-- BEGIN PASSAGE TO READ --
MySQL Bugs: #116509: Temporary error, restart node in NDB cluster

Bug #116509	Temporary error, restart node in NDB cluster
Submitted:	30 Oct 2024 16:00	Modified:	28 Nov 2024 13:31
Reporter:	CunDi Fang	Email Updates:
Status:	Verified	Impact on me:	None
Category:	MySQL Cluster: Cluster (NDB) storage engine	Severity:	S3 (Non-critical)
Version:	8.0.40-cluster MySQL Cluster Community S	OS:	Any
Assigned to:		CPU Architecture:	Any

Description:
In a 1 manager(node 1), 4 ndbd(node 2-5), 2 sql(node 6,7) cluster, 

Time: Saturday 26 October 2024 - 01:58:21
Status: Temporary error, restart node
Message: Send signal error (Internal error, programming error or missing error message, please report a bug)
Error: 2339
Error data: Signal (GSN: 12, Length: 1, Rec Block No: 0)
-- END PASSAGE TO READ --
-- BEGIN DATASET RECORDS --
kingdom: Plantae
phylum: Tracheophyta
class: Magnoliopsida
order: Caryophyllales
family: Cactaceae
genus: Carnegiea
-- END DATASET RECORDS --
JOBS:
**a)** In the bug report, which error number is given for the node failure?
**b)** Resume the bug report on the NDB cluster restart error from the point where it stops.

ANSWERS PROVIDED:
**a)** 2339

**b)**
Error object: /home/mysql-cluster-gpl-8.0.40/storage/ndb/src/kernel/vm/SimulatedBlock.cpp:809
Program: ndbd
Pid: 4383
Version: mysql-8.0.40 ndb-8.0.40
Trace file name: ndb_5_trace.log.2
Trace file path: /usr/local/mysql-cluster/data/ndb_5_trace.log.2 [t1..t1]
***EOM***

How to repeat:
A signaling error occurred at line 809 of the SimulatedBlock.cpp file. The error message indicates a failure in sending a signal to a module (GSN: 12, signal length 1). The specific error occurred during the first stage of the startup process, resulting in a forced shutdown of the node and triggering a reboot operation.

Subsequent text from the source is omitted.